SAN ANTONIO Extraordinary tumor control has been
achieved in patients with far advanced squamous cell carcinomas of
the head and neck with the triple combination of tirapazamine
(investigational), cisplatin (Platinol), and radiotherapy, Lester J.
Peters, MD, reported at the 41st Annual Scientific Meeting of the
American Society for Therapeutic Radiology and Oncology (ASTRO).
Unexpectedly good mature tumor control rates were
achieved in this phase I trial, which was designed to determine the
maximum tolerated dose of tirapaza-mine and cisplatin, said Dr.
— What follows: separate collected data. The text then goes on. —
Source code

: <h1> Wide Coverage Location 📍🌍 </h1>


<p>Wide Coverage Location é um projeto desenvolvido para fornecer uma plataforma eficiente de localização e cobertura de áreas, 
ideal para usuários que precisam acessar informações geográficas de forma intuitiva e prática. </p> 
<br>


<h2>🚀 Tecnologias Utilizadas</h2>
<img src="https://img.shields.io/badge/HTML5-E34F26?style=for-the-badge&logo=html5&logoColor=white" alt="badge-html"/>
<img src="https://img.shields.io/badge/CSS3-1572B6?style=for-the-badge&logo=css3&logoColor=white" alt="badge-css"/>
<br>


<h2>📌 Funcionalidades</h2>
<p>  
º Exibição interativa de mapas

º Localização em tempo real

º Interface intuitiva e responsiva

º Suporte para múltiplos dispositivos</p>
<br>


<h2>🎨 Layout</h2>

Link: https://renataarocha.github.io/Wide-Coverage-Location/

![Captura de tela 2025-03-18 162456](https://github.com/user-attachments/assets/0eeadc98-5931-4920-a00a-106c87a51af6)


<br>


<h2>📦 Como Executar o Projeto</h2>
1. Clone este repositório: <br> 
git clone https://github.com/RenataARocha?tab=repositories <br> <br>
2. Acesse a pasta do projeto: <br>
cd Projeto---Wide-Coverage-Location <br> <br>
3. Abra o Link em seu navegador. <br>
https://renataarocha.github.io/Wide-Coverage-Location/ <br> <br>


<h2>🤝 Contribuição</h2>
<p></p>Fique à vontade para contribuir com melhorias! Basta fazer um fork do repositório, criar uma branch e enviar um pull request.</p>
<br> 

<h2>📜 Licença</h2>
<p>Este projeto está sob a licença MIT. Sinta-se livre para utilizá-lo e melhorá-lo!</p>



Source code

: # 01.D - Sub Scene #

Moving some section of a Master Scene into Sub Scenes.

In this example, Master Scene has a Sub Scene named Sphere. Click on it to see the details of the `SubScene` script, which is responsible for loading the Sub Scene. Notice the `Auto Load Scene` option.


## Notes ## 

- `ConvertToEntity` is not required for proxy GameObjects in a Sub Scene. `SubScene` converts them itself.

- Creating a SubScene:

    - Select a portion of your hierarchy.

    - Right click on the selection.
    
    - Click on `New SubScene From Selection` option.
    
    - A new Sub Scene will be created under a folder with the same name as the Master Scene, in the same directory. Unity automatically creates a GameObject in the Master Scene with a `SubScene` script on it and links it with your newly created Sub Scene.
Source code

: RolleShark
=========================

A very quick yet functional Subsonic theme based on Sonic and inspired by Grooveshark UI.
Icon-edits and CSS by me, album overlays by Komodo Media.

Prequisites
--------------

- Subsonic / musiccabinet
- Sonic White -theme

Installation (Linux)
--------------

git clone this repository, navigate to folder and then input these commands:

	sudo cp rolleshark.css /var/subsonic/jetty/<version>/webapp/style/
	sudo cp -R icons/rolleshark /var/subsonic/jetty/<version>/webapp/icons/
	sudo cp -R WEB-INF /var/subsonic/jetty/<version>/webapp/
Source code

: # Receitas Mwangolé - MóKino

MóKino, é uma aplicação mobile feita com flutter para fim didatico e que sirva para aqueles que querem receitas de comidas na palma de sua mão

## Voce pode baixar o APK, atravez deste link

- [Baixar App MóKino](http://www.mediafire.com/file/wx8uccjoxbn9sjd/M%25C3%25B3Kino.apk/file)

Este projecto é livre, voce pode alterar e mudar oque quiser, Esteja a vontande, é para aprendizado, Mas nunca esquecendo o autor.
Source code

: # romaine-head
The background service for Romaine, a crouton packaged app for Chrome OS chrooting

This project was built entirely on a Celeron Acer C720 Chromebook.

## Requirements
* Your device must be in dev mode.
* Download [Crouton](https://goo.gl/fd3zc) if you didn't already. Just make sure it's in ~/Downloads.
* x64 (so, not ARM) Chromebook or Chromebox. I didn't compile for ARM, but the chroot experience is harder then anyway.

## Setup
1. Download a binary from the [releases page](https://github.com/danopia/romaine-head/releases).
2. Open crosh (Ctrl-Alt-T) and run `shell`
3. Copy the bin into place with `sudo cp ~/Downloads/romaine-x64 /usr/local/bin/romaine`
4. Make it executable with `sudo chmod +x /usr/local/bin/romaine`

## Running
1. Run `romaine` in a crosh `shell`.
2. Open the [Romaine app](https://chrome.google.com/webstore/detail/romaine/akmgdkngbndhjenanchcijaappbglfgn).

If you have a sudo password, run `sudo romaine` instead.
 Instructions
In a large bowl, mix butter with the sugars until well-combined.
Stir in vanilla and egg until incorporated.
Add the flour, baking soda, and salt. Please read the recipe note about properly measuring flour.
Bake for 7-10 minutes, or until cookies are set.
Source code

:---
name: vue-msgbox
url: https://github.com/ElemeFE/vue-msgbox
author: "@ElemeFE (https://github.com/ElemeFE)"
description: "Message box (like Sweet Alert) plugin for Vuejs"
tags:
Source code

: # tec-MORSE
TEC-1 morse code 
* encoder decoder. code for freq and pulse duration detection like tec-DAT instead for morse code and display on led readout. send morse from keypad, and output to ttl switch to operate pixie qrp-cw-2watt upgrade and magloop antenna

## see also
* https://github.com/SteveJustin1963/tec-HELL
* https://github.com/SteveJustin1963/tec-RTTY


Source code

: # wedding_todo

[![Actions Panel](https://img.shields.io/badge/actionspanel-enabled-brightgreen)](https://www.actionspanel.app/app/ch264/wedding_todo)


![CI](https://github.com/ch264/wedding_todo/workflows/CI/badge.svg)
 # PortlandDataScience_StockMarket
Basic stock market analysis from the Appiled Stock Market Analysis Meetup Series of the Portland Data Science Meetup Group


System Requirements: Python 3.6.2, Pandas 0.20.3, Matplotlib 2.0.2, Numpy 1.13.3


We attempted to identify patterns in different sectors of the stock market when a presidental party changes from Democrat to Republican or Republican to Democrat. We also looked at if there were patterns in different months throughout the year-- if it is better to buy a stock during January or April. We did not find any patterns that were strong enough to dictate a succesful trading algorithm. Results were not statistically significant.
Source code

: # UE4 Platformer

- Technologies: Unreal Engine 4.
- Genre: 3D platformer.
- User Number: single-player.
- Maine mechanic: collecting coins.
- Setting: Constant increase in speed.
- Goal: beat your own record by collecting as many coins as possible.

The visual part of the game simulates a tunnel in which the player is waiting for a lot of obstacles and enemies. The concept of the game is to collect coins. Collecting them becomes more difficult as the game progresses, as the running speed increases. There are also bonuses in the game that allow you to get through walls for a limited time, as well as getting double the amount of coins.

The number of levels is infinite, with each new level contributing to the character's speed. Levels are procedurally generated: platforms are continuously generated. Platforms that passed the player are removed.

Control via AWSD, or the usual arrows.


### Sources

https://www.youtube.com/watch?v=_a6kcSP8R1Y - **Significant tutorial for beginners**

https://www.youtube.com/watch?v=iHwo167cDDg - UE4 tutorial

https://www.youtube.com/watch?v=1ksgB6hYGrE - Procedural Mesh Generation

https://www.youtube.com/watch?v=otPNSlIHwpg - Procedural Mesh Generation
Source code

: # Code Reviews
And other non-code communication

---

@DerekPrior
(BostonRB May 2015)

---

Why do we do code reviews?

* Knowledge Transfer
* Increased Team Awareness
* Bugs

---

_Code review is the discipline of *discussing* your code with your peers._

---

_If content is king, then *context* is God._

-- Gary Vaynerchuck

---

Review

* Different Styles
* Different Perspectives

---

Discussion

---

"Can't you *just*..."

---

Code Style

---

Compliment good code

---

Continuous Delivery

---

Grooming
Peters, of the Peter MacCallum Cancer Institute, Melbourne, Australia.
To be eligible, patients had to have very advanced disease,
with no reasonable probability of achieving tumor control with
conventional treatment, he said. Out of 16 very poor
prognosis patients, only 2 have developed local/regional recurrence.
With a median follow-up of 27 months, its unlikely that any
more are going to relapse.
Two patients have died of distant metastases and one of unrelated
causes, without local/regional recurrence.
The phase I study was conducted between January 1997 and March 1998,
and included 16 patients with stage IV squamous cell carcinoma of the
oropharynx (13), oral cavity (2), and hypopharynx (1). All patients
had T3-4 and/or N2-3 disease, with 7 patients being staged N3. The
patients ranged in age from 37 to 69 years.
Tirapazamine is a benzotriazine compound that is inactive in normal
well-oxygenated cells but highly toxic to the hypoxic cells found in
solid tumors, Dr. Peters said. These hypoxic cells are resistant to
radiation. It is also known that tirapazamine increases the
cytotoxicity of cisplatin, especially when given before the
cisplatin. We sought to exploit both of these properties in a
new protocol, he said.
On day 2 of weeks 1, 4, and 7 of radiotherapy (70 Gy in 35 fractions
over 7 weeks), tirapazamine, 290 mg/m², was given as a 2-hour
infusion, followed by cisplatin, 75 mg/m², in a 1-hour infusion
prior to radiotherapy. On days 1, 3, and 5 of weeks 2, 3, 5, and 6 (6
patients) or weeks 2 and 3 only (10 patients), tirapazamine, 160
mg/m², without cisplatin was given before radiotherapy.
Dose-limiting toxicity (when tirapazamine was given throughout
treatment) was unexpected febrile neutropenia occurring toward the
end of radiotherapy. This was overcome by omitting the planned
tirapazamine infusions in weeks 5 and 6, Dr. Peters said.
Treatment was monitored by PET scans for tumor hypoxia
(18F-misoni-dazole) and metabolic activity (18F-fluorodeoxyglucose,
FDG) during and after radiotherapy. At baseline, 14 of the 16
patients had imagable tumor hypoxia; only 1 of these 14 had
detectable hypoxia at the end of treatment. Serial FDG scans showed a
marked decrease in metabolic activity in weeks 4 to 5 in all cases,
often preceding clinical response.
Of five patients who underwent post-treatment neck dissection for
residual palpable masses that were metabolically inactive on FDG PET
imaging, four had no pathologic evidence of residual disease.
The protocol has been translated to a multi-institutional phase
II trial being conducted throughout Australia and New Zealand under
the auspices of the Trans Tasman Radiation Oncology Group, Dr.
Peters said. He added that 50 of a planned 60 patients have been
enrolled in the phase II trial to date.